Some call it soul searching and there is truth to that. Whether it be a solo travel or with a group, being in a different place has its effects. I can’t exactly pinpoint what it is but there’s something about immersing yourself in an unfamiliar place. Your body and soul adapts to the changes and that’s where discovery comes in. It’s precisely why they call it soul searching. You will see yourself from a different light and you’ll be surprised by what you can do.

More than discovering, you rediscover yourself too. May it be rekindled emotions or revisited skills, you’ll be reminded of anything forgotten about yourself.

New wisdom about people, place, and culture are always precious outcomes of travel. But when you see self improvement, it’s when it becomes a gem.


You befriend strangers, have a few beers with them, even go on tours together. Though it seems like you’ve established a connection that you mutually want to sustain, chances are you will never see them again. That’s the reality of travel. People come and go.

The thing is, even a relationship that lasted for just an exchange of a word or two will make a difference in your life. You may not know how or you may not notice it but it will. I proved that when I went on a solo trip to Bali, Indonesia.

I met a guy named Steve. We had a few beers, chatted for a couple of hours, then eventually said our goodbyes. I never talked to him since. Just like that. But this stranger, Steve, made a mark in my life in so many ways I don’t think he ever knew and will probably never know. In a span of a few hours, he was able to dig deep and hit my weakness: my happiness. He reminded me why I made the right decision to do what I’m doing. I always thought I already maxed out my hunger for life and adventure but he fueled my passion for travel even more.

I think it’s safe to say I’ve met the guy version of myself.

My relationship with Steve never followed through.
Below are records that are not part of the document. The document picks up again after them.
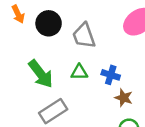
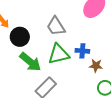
black circle: (49, 23) -> (20, 37), moved
green triangle: (79, 72) -> (59, 54), size x1.6

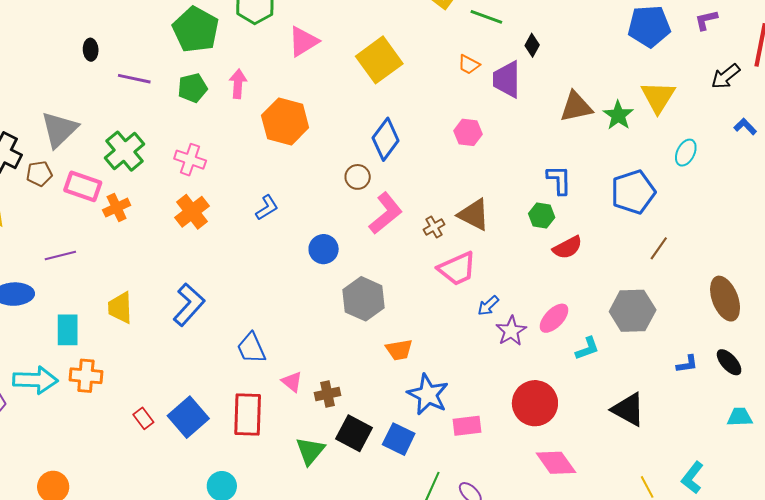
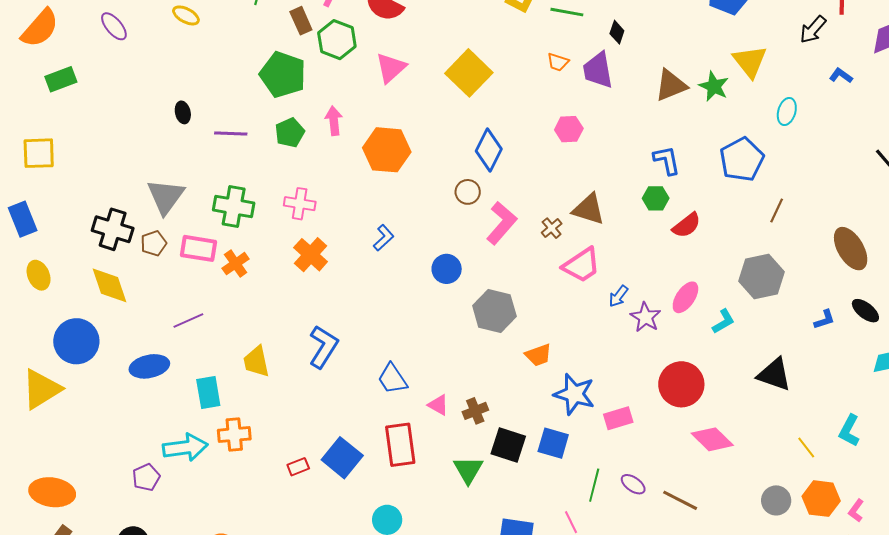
green cross: (125, 151) -> (234, 207), turned -30
red rectangle: (143, 418) -> (298, 467), turned -65

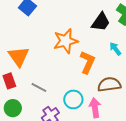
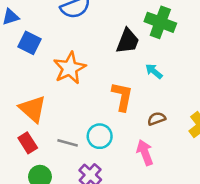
orange star: (66, 41) -> (70, 68), moved
brown semicircle: (109, 84) -> (157, 119), size x0.6
cyan circle: (73, 99) -> (100, 136), moved

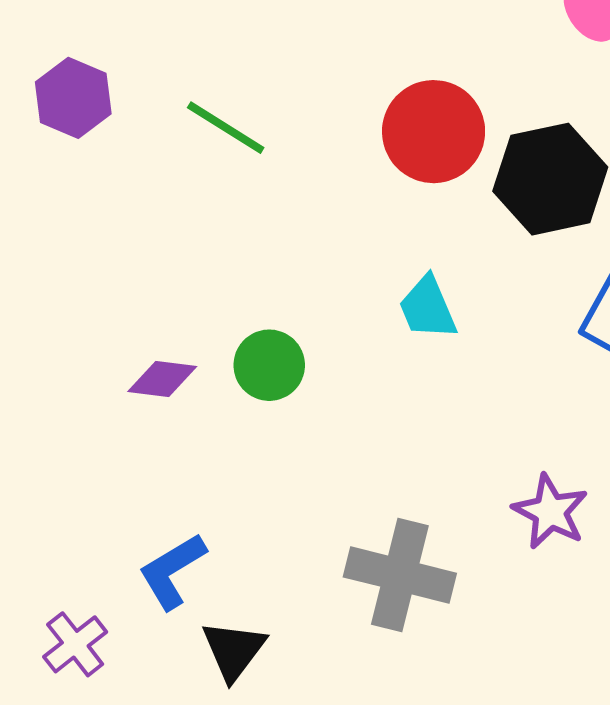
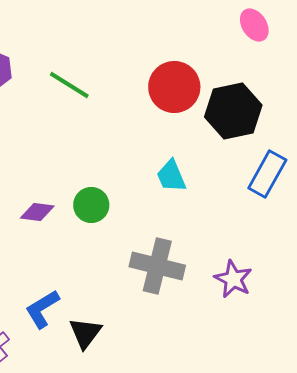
gray cross: (400, 575) -> (157, 266), moved
black triangle: (234, 650) -> (85, 333), moved

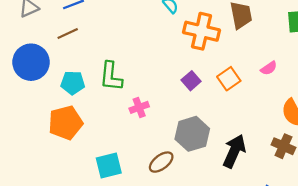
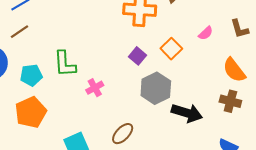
gray hexagon: (192, 134) -> (156, 88), moved
black arrow: (234, 151) -> (187, 113), turned 92

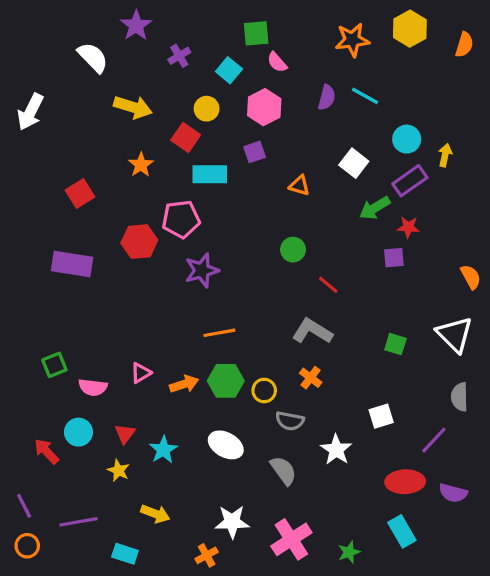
It ended the moment we said our goodbyes but I still carry with me everything I learned from him that night.

It’s true. People come and go. It’s the ruthless reality but the aftermath makes it worth the while.
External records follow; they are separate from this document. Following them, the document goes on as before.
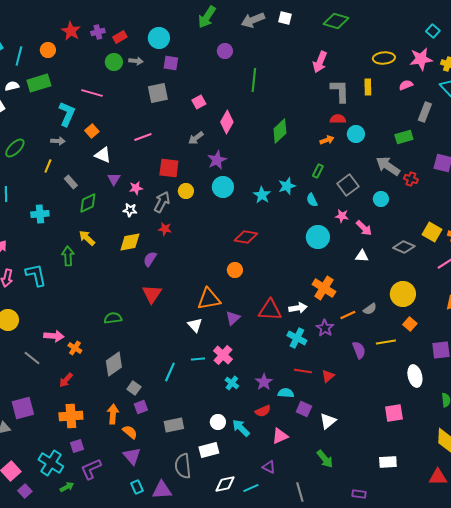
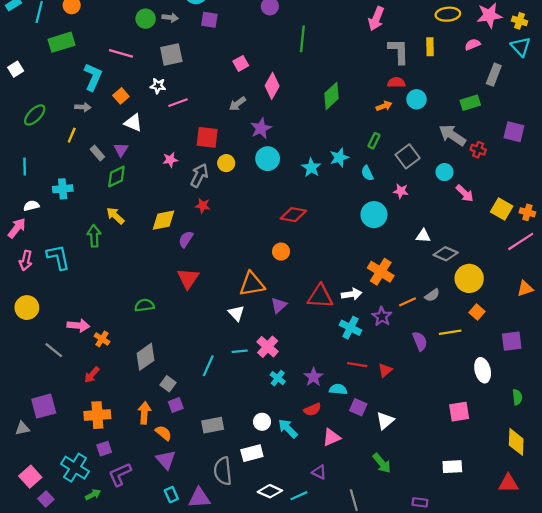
white semicircle: (12, 86) -> (31, 206), moved
gray square: (158, 93) -> (171, 54), moved
purple triangle: (114, 179) -> (121, 150), moved
white star: (130, 210) -> (158, 86), moved
pink arrow: (364, 228) -> (465, 193), moved
gray diamond: (404, 247) -> (446, 254), moved
white diamond: (225, 484) -> (270, 491), turned 35

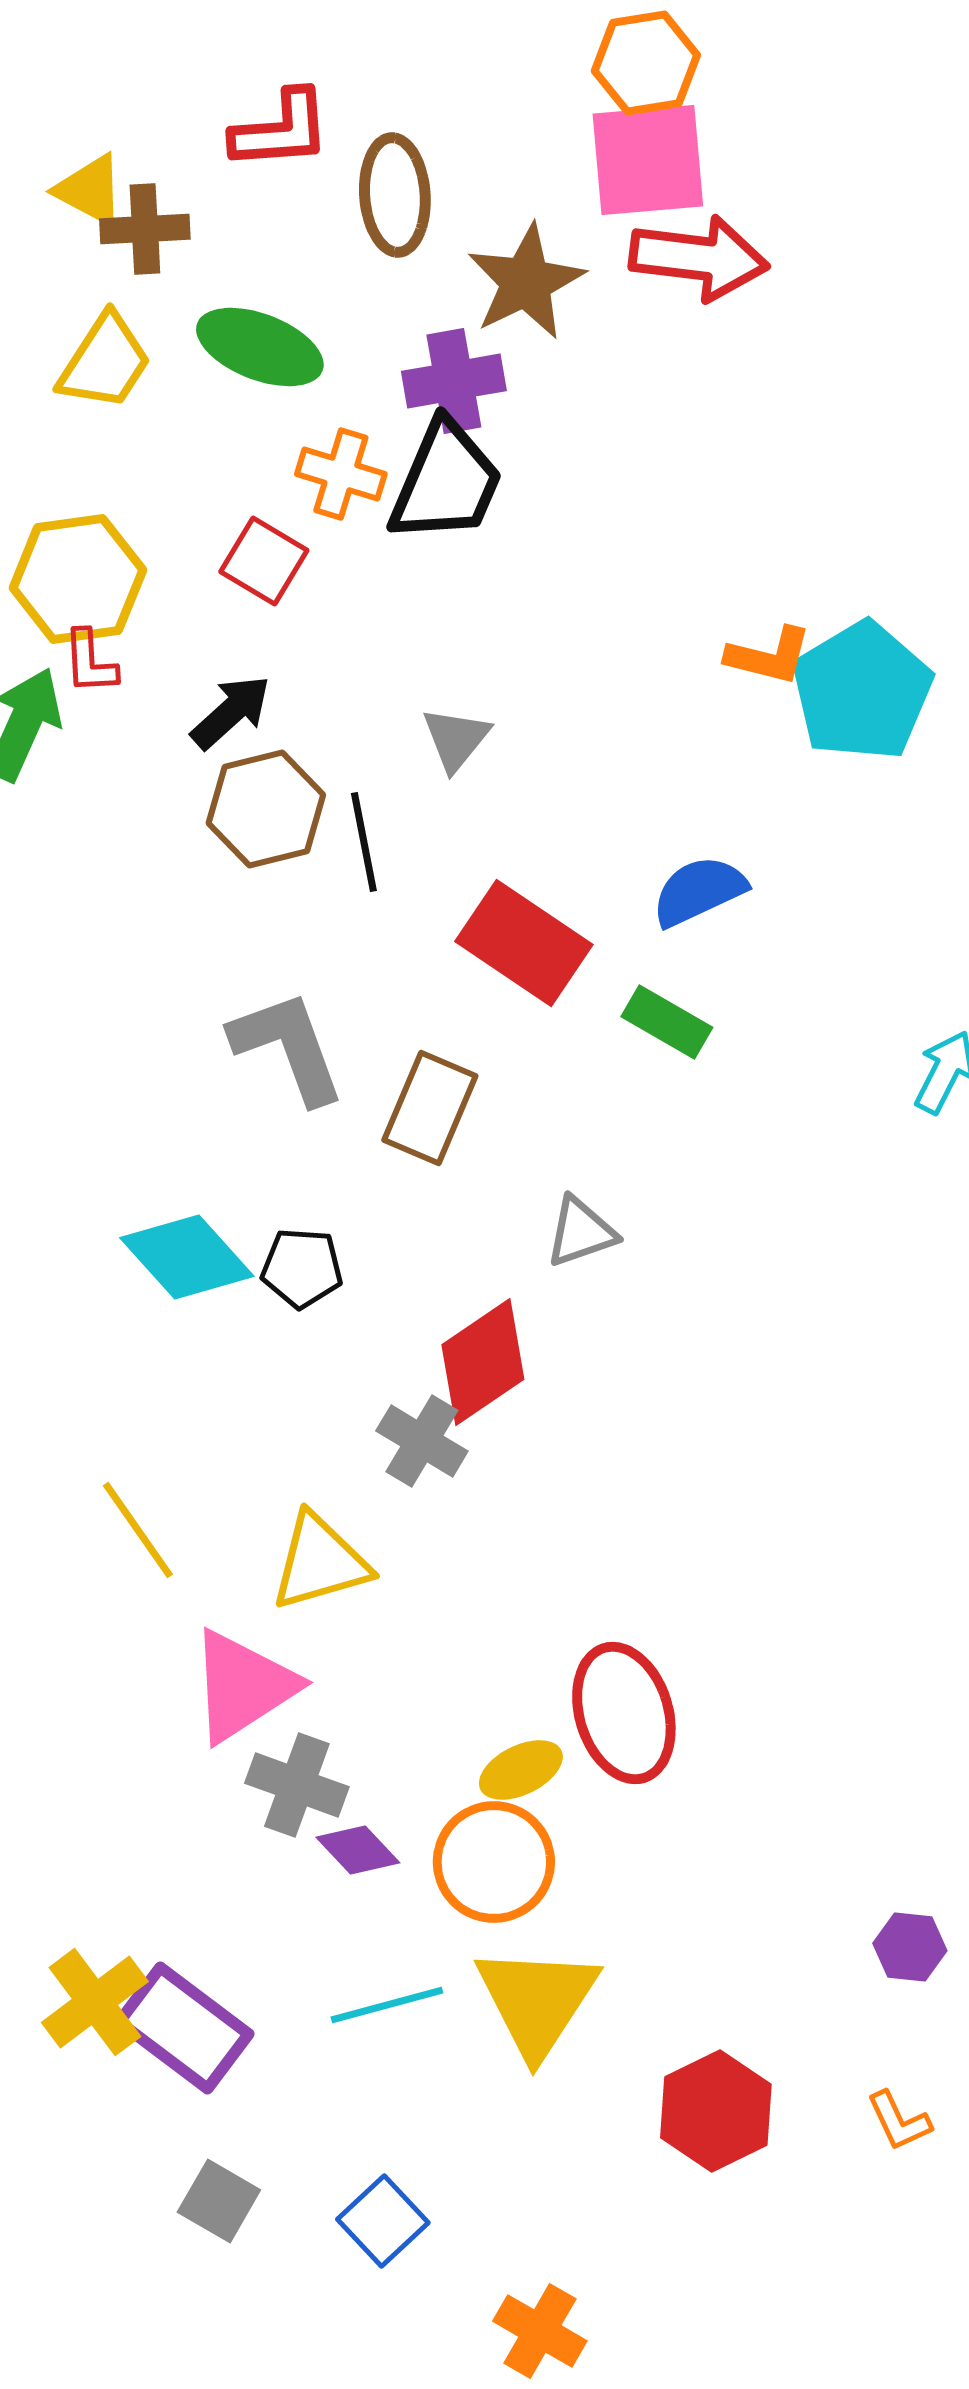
Everyone who’s been bitten by the travel bug itches to be as far away from home as possible. I can attest to that. I always rather be elsewhere. I think it’s because at some point, home becomes a forced choice. I just happen to have to be here. I didn’t really get a say in where I will be born and raised. It just happened to be here. So anywhere but here was always better, but that was before I started to frequently become exposed to “elsewhere”.

To be in a place that was just an image and expectation can be overwhelming. It’s a hit or miss: either it turns out exactly (or more than) what I had in mind or not like it at all. If it’s a hit, I sustain the idea of wanting to be elsewhere. If by any chance it becomes a flop, that’s when I start comparing it back home.
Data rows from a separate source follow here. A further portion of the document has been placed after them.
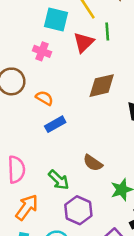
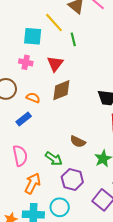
red triangle: (84, 42) -> (55, 64), moved
brown diamond: (102, 86) -> (61, 90), moved
blue rectangle: (55, 124) -> (24, 119), moved

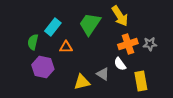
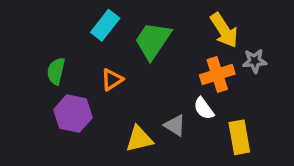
yellow arrow: (120, 16) -> (224, 30), moved
cyan rectangle: (53, 27) -> (105, 25), moved
gray star: (150, 44) -> (255, 61), moved
orange triangle: (66, 47) -> (112, 80), turned -32

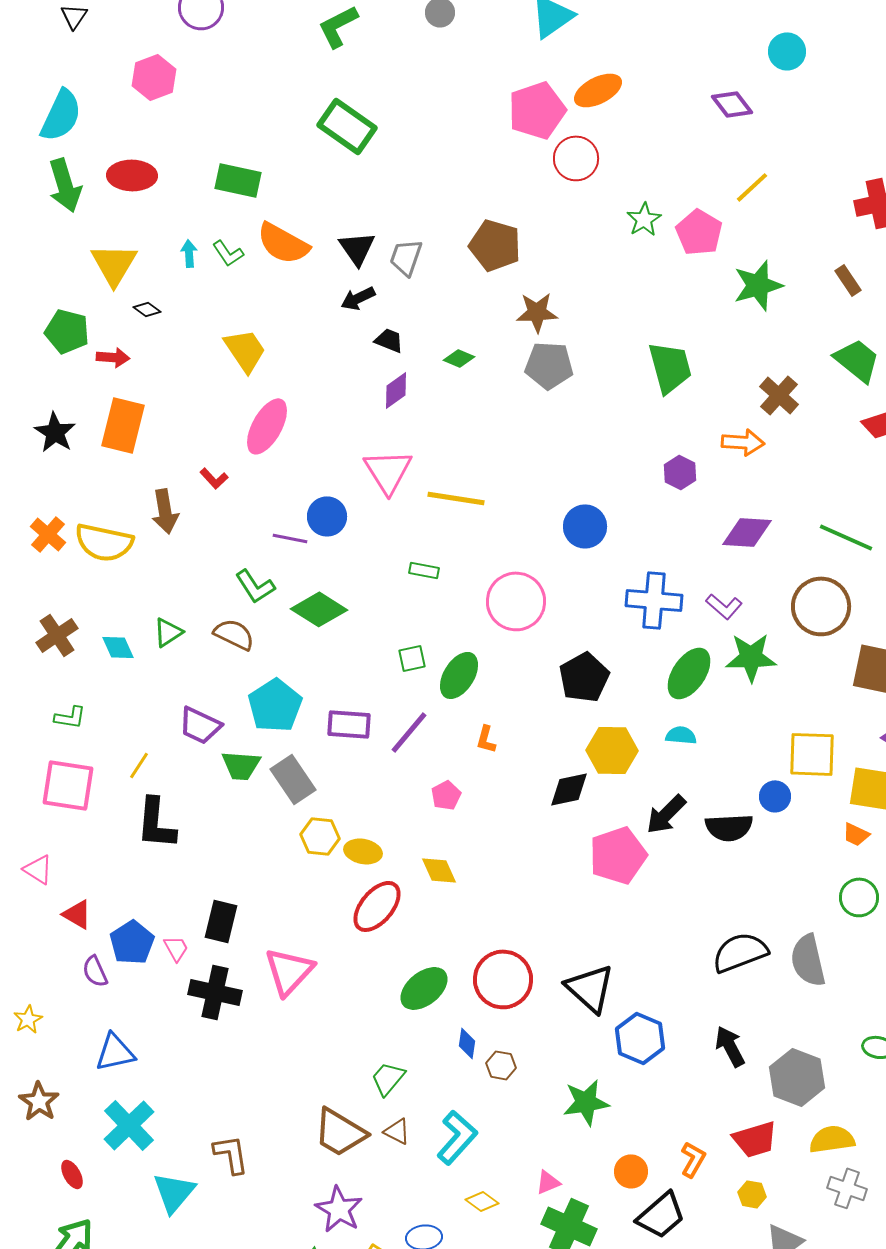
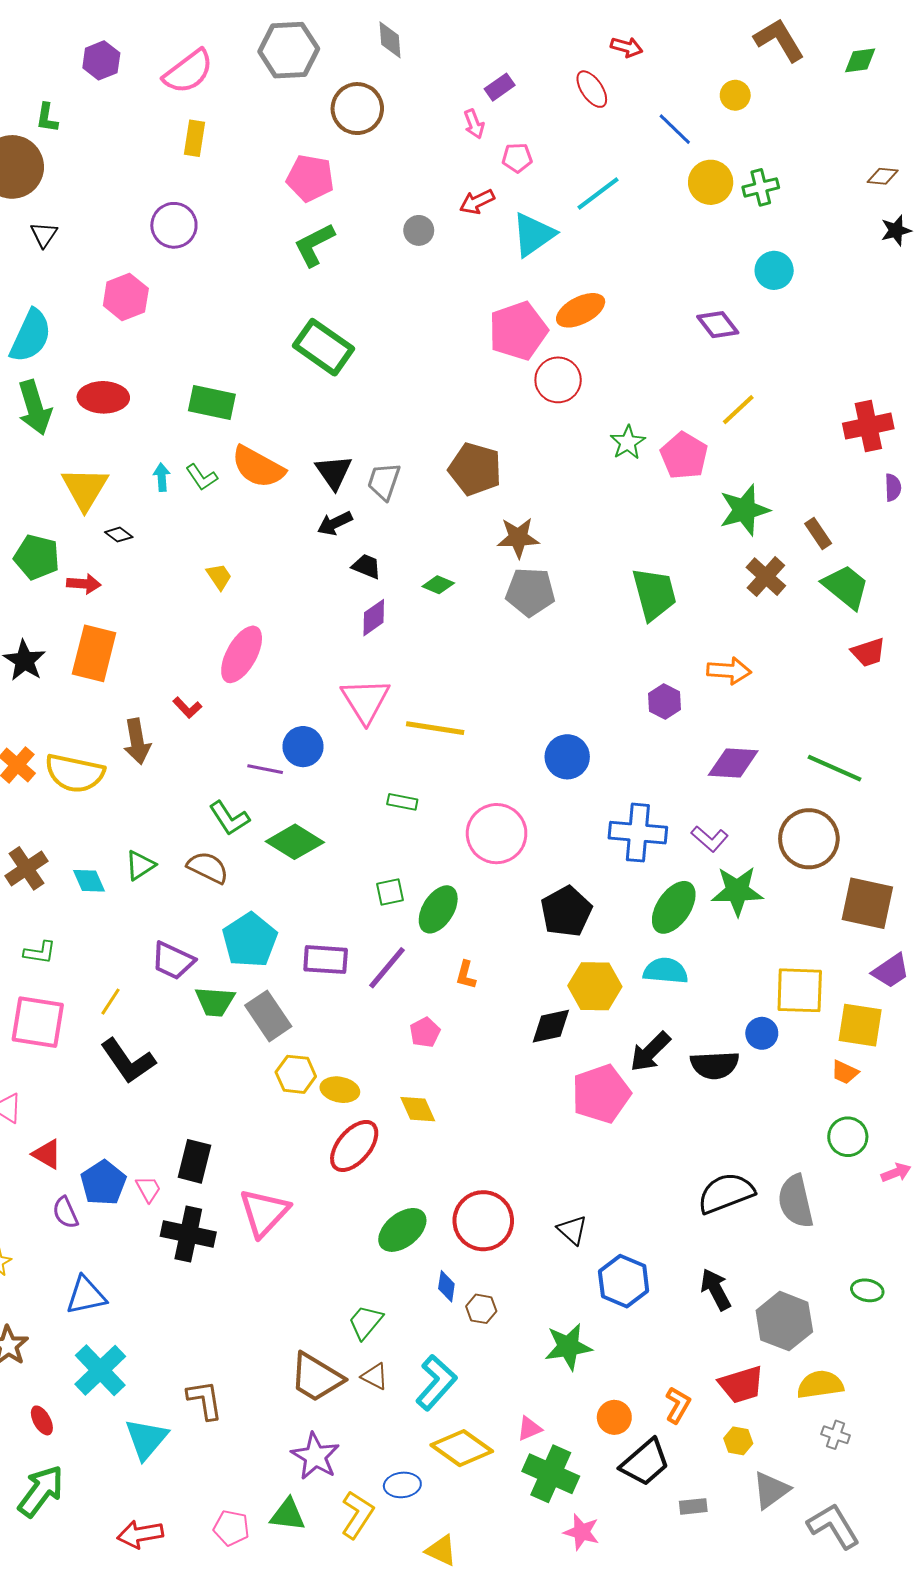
brown rectangle: (848, 280) -> (818, 534), moved
yellow trapezoid: (245, 350) -> (219, 577), size x0.6
brown cross: (779, 395) -> (766, 577), moved
cyan semicircle: (681, 735) -> (666, 971), size x1.4
black L-shape: (156, 823) -> (128, 1061), turned -40
black triangle: (590, 988) -> (572, 1230), size x0.6
gray cross: (847, 1188) -> (836, 1435), size x0.7
yellow diamond: (482, 1201) -> (462, 1448), size x1.8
If the beach didn’t live up to how it looked in photos, I’d end up boasting how we have the most beautiful beaches here.

When the experience wasn’t as great as how others would write or about it, again, I’d compare it to how it is back home.

I never realized how beautiful the Philippines is until I started ticking items off my travel bucket list. Never did I see the Philippines in this light and I never did I see myself to be that person who would advocate its wonders to people I meet along the way.

I still love being elsewhere. I don’t think I will ever get that out of my system or not just yet, at least. But at the end of the day, there is something about home that will make us want to come back to it. Why? I still haven’t exactly figured out that one yet but we just need to stray away from time to time to have room for appreciation.  As another cliche puts it, absence makes the heart grow fonder.

I love to travel and I will always recommend it but I do know it’s not for everyone. I’m just hoping I at least gave justice to it being a must-do.

It’s one thing to get excited and suddenly itch to travel, it’s another to actually pack your bags and go.

So, I’m hoping to see you out there.